Meet the new RG Roast Evaluation Form! Now you can evaluate your roasts with a tool designed for the specific purpose of looking at the impact of the roast on a coffee.

Download it here: http://roastersguild.org/PDF/Roast-Evaluation-Form.pdf

*Please note that this form is in the beta testing phase. If you have any feedback, please let us know in the comments below!

RGEC Roast Evaluation From Use and Protocol

Purpose

The Roasters Guild of the Specialty Coffee Association of America recommends these standards for evaluating roasted coffee using the Roast Evaluation Form. These guidelines will ensure the ability to most accurately assess the quality of the coffee.

Necessary Equipment
Clean, no interfering aromas
Cupping glasses with lids
Grinder
Cupping tables
Cupping spoons
Quiet
Hot water equipment
Comfortable temperature
Forms and other paperwork
Limited distractions (no phones, etc.)
Pencils and clipboards

Cupping Glasses | Cupping vessels shall be of tempered glass or ceramic material. They shall be between 7 and 9 fluid ounces (207 ml to 266 ml), with a top diameter of between 3 and 3.5 inches (76 - 89 mm). All cups used shall be of identical volume, dimensions and material of manufacture, and have lids.

Sample Preparation

When they reach room temperature (app. 75º F or 20º C), samples should be stored in airtight containers or non-permeable bags until cupping to minimize exposure to air and prevent contamination. Samples should be stored in a cool dark place, but not refrigerated or frozen.

Determining Measurements

The optimum ratio is 8.25 grams of coffee per 150 ml of water, as this conforms to the mid-point of the optimum balance recipes for the Golden Cup. Determine the volume of water in the selected cupping glass and adjust weight of coffee to this ratio within +/- .25 grams.

Cupping Preparation

Sample should be ground immediately prior to cupping, no more than 15 minutes before infusion with water. If this is not possible, samples should be covered and infused not more than 30 minutes after grinding.

Samples should be weighed out as WHOLE BEANS to the predetermined ratio (see above for ratio) for the appropriate cup fluid volume.

Grind particle size should be slightly coarser than typically used for paper filter drip brewing, with 70% to 75% of the particles passing through a U.S. Standard size 20 mesh sieve. At least 5 cups from each sample should be prepared to evaluate sample uniformity.

Each cup of sample should be ground by running a cleansing quantity of the sample through the grinder, and then grinding each cup's batch individually into the cupping glasses, ensuring that the whole and consistent quantity of sample gets deposited into each cup. A lid should be placed on each cup immediately after grinding.

Pouring

Water used for cupping should be clean and odor free, but not distilled or softened. Ideal Total Dissolve Solids are 125-175 ppm, but should not be less than 100 ppm or more than 250 ppm.

▸ Information
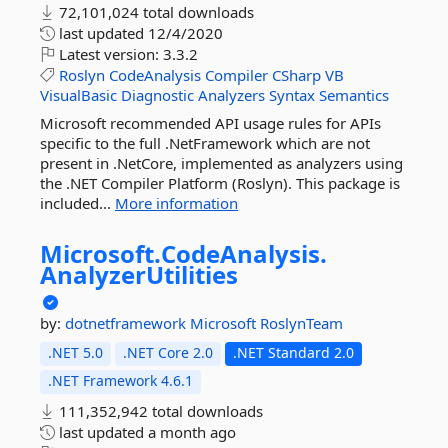
72,101,024 total downloads
last updated
12/4/2020
Latest version:
3.3.2
Roslyn
CodeAnalysis
Compiler
CSharp
VB
VisualBasic
Diagnostic
Analyzers
Syntax
Semantics
Microsoft recommended API usage rules for APIs
specific to the full .NetFramework which are not
present in .NetCore, implemented as analyzers using
the .NET Compiler Platform (Roslyn). This package is
included...
More information
Microsoft.
CodeAnalysis.
AnalyzerUtilities
by:
dotnetframework
Microsoft
RoslynTeam
.NET 5.0
.NET Core 2.0
.NET Standard 2.0
.NET Framework 4.6.1
111,352,942 total downloads
last updated
a month ago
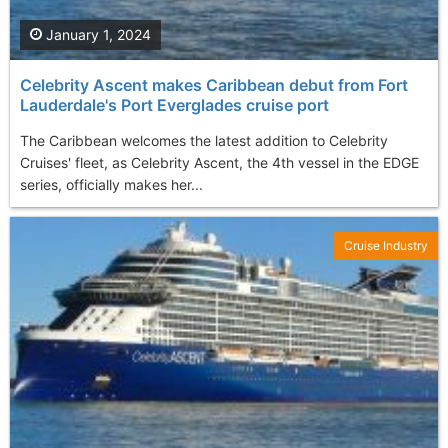
January 1, 2024
Celebrity Ascent makes Caribbean debut from Fort
Lauderdale's Port Everglades cruise port
The Caribbean welcomes the latest addition to Celebrity
Cruises' fleet, as Celebrity Ascent, the 4th vessel in the EDGE
series, officially makes her...
Cruise Industry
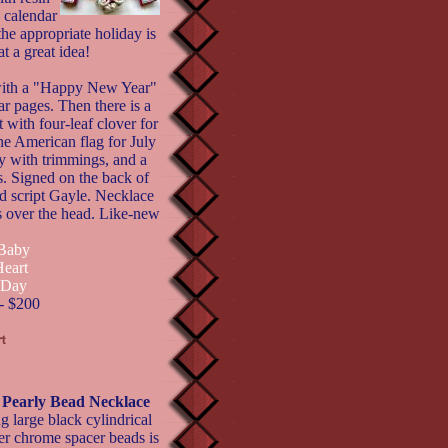
 calendar
he appropriate holiday is
t a great idea!
 with a "Happy New Year"
r pages. Then there is a
 with four-leaf clover for
he American flag for July
ey with trimmings, and a
. Signed on the back of
d script Gayle. Necklace
s over the head. Like-new
 Baby
Heart
s Day
- $200
early Bead Necklace
g large black cylindrical
er chrome spacer beads is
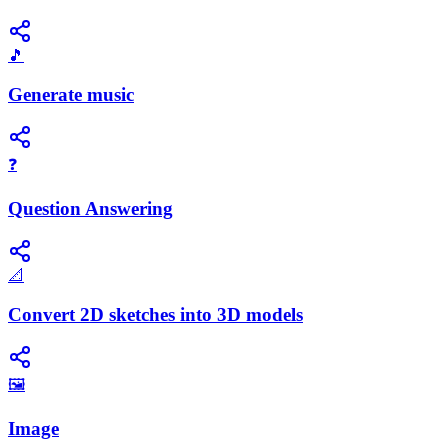
🎵
Generate music
❓
Question Answering
📐
Convert 2D sketches into 3D models
🖼️
Image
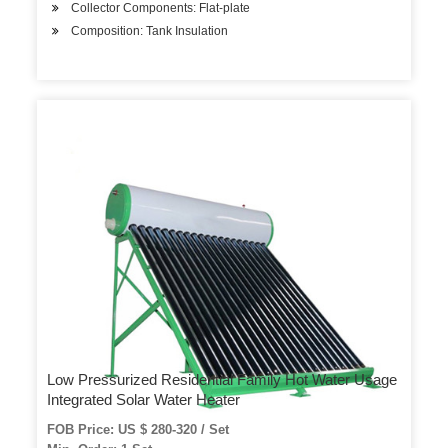
Collector Components: Flat-plate
Composition: Tank Insulation
Low Pressurized Residential Family Hot Water Usage
Integrated Solar Water Heater
FOB Price: US $ 280-320 / Set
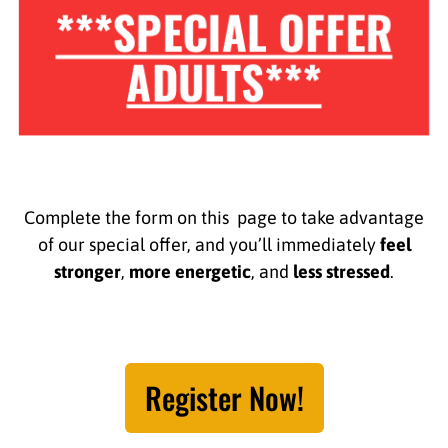
***SPECIAL OFFER
ADULTS***
Complete the form on this page to take advantage
of our special offer, and you’ll immediately
feel
stronger
,
more energetic
, and
less stressed
.
Register Now!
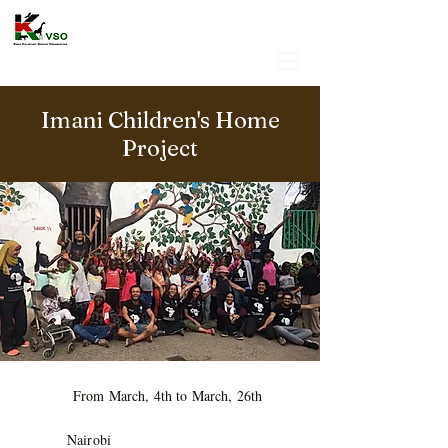
Imani Children's Home
Project
From March, 4th to March, 26th
Nairobi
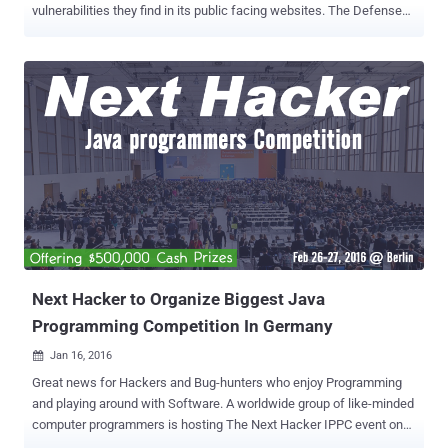
vulnerabilities they find in its public facing websites. The Defense
Department has enlisted the bug bounty startup HackerOne to
manage the pilot program. Interested hackers can Register Now to
participate in the Bug Bounty program. The United States
Department of Defense (DoD) has the plan to boost their internal
and network security by announcing what it calls "the first cyber Bug
Bounty Program in the history of the federal government," officially
inviting hackers to take up the challenge. Dubbed " Hack the
Pentagon ," the bug bounty program invites the hackers and security
researchers only from the United States to target its networks as
well as the public faced websites which are registered under DoD.
The bug bounty program will begin in April 2016, and the participants
could win money (cash rewards) ...
Next Hacker to Organize Biggest Java
Programming Competition In Germany
Jan 16, 2016

Great news for Hackers and Bug-hunters who enjoy Programming
and playing around with Software. A worldwide group of like-minded
computer programmers is hosting The Next Hacker IPPC event on
the 26th and 27th of February in Berlin, Germany, where participants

▸ Exercise
Reproduce, word for word, the stretch of the roast evaluation protocol from "Cupping Glasses |" through "within +/- .25 grams.".

▸ Problem solution
Cupping Glasses | Cupping vessels shall be of tempered glass or ceramic material. They shall be between 7 and 9 fluid ounces (207 ml to 266 ml), with a top diameter of between 3 and 3.5 inches (76 - 89 mm). All cups used shall be of identical volume, dimensions and material of manufacture, and have lids.

Sample Preparation

When they reach room temperature (app. 75º F or 20º C), samples should be stored in airtight containers or non-permeable bags until cupping to minimize exposure to air and prevent contamination. Samples should be stored in a cool dark place, but not refrigerated or frozen.

Determining Measurements

The optimum ratio is 8.25 grams of coffee per 150 ml of water, as this conforms to the mid-point of the optimum balance recipes for the Golden Cup. Determine the volume of water in the selected cupping glass and adjust weight of coffee to this ratio within +/- .25 grams.